1774 Burn (2)

Control. 

Control. 

Control. 

It was a word he repeated again and again in his mind. He was so unwilling about everything. Unwilling that so much was up to luck. Unwilling that his temperament was meaning. Unwilling that… even his unwillingness was probably a sham. 

If he had another personality, would he care so much? Didn't that mean that even his unwillingness was worthless? 

There had to be something to grasp onto. 

The only path left seemed to be death. Why bother to hold on to such a worthless life? 

But Ryu had experienced death once before. 

He hated it. 

It was the one thing that connected all of his lives, the one thread that formed a line between them all. 

Whether he was a homeless man in the streets, a worthless talent of a rich family, a monk who desired and wanted for nothing… 

It didn't matter. 

The one thing he hated no matter what was death. 

Despite his personality in this life, and despite his strong Dao Heart, he had shed real tears that last night with Elena. 

Sitting beneath the moon, knowing that he was about to end his own life, he had felt those palpable feelings. 

How pathetic was that? 

The one connecting line between his lives was a fear of death? 

Even when he faced "death" so boldly in this life, was it because he felt that he truly wouldn't die? Or was it because he was arrogant enough to believe that nothing could possibly kill him? Did he ever truly believe that he would lose his life? 

No… 

That wasn't it. 

The flicker in Ryu's eyes grew a little stronger. 

He was in a state where he couldn't lie to himself even if he wanted. Seeing the connecting line between his lives, he began to understand himself even deeper. 

The reason he hated death wasn't because of death itself, but because of that very same lack of control. 

When he was a weak talent, he hated the fact he couldn't break through his limits. 

When he had no background, he hated the fact he didn't have enough opportunities to shatter the barriers that held him back. 

When he was a monk, he could never truly let everything go, accepting his fate and achieving nirvana. 

Ryu suddenly looked at these past lives from a different perspective. 

They were mistakes. 

No, calling them mistakes was too dismissive. Each one of these men truly was him, and dismissing them as mistakes would be nothing more than a coping mechanism. 

Doing so would bring him back to square one and he would learn nothing at all. 

They were reminders. 

Reminders that anyone could exhibit a variety of faces, depending on what they had experienced. 

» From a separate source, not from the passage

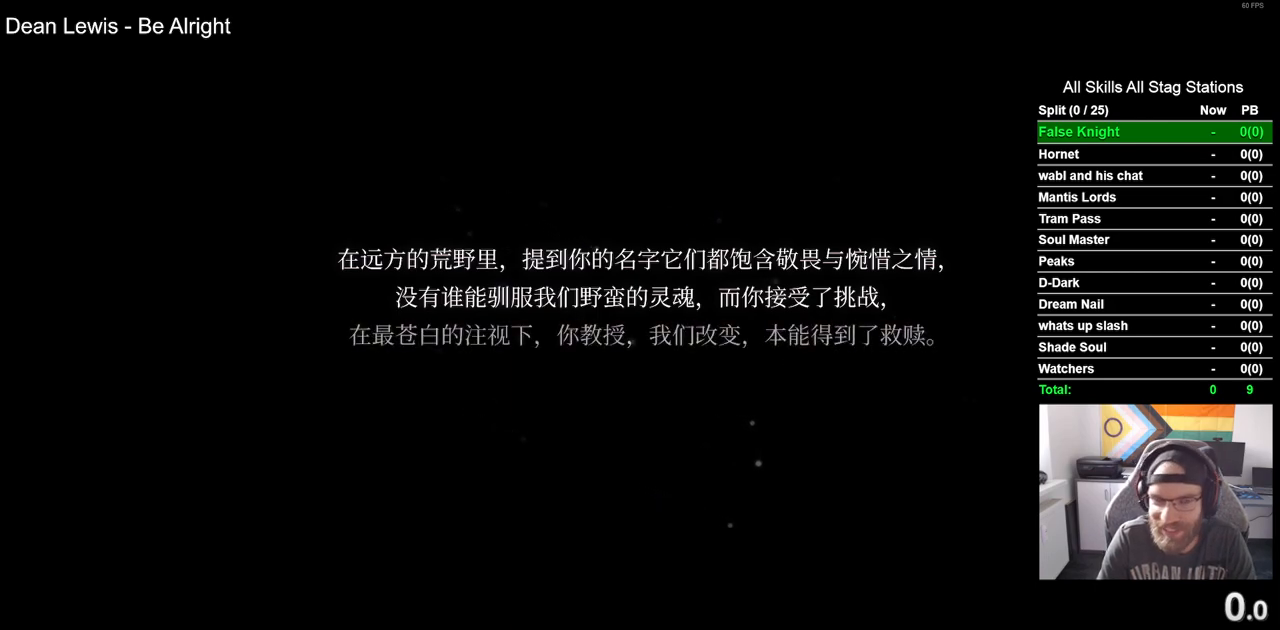
{"buttons": [], "left_stick": "center", "right_stick": "center", "events": [[150, "CROSS", "up"], [300, "CROSS", "down"], [417, "CROSS", "up"]]}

In his lives, he had been the best of men and the absolute worst. He had done great services for the world, and he had also made it worse with his existence alone. 

In his lives he had been the worst of cowards and the bravest of men. He had run from battles that would have protected his family and died in meaningless squabbles that protected far less than that. 

Each memory was a reminder… 

That he was no better than anyone else. 

It wasn't always about choices. Often, the most important of them would be made without his knowledge. 

He began to see life as the wide, complex web it was. 

He had already begun to understand Sarriel's perspective in the past, but now he felt it even more clearly than before. 

And for the first time… he couldn't help but wonder what had led Primus to make the choices he had. 

Sometimes in life, making the right decision was easier the more momentum you had. It was easier to eat healthy if you were already fit, it was easier to study if you were already a straight-A student, it was easier to be kind if the world had never been cruel to you. 

These things sounded contradictory, and yet they were also true. 

Humans… no, living existences were all imperfect. 

A world without immediate results felt like one that went against you at every turn. 

Ryu could diligently cultivate before he failed his Awakening because he improved much faster than everyone around him. He could diligently study because his mind had so much plasticity that he could absorb information much easier than others. He could face off and battle against Clans and Sects far stronger than himself because he was used to having the undying self belief. 

If any one of these things were taken from him, would they be nearly so easy? 

This was the most important kernel of truth. 

It was an understanding that just because he had the chance to take advantage of this momentum didn't make him better than everyone else. 

Doing what came easily to him shouldn't fill him with pride. It was only natural. What was there to be proud of? 

Only if he was able to go against a tide, to build momentum where there was none, could he be worthy of such a thing? 

He had already chosen to take give away his chance his next life. This was the last he had. 

Grasping onto this kernel felt like a man gasping for air after minutes of none. 

If everyone started with the same blank slate, and it was life and luck that painted your canvas, then the value of life was in deciding what you wanted for yourself, what was worth it and what wasn't. 

The trouble was that how you viewed the world would always be tinted by those experiences. In some lives Ryu refused to kill at all, but was he the same now? 

How could you decide what was good, and what wasn't? How would you decide how to refine your own temperament free of bias? 

'If you could experience millions… billions of lives…'

Ryu comprehended the purpose of this inheritance, and the flickering light in his eyes solidified. 

Right then, his burning Dao Heart began to burn even fiercer.

But this time, the flames were white.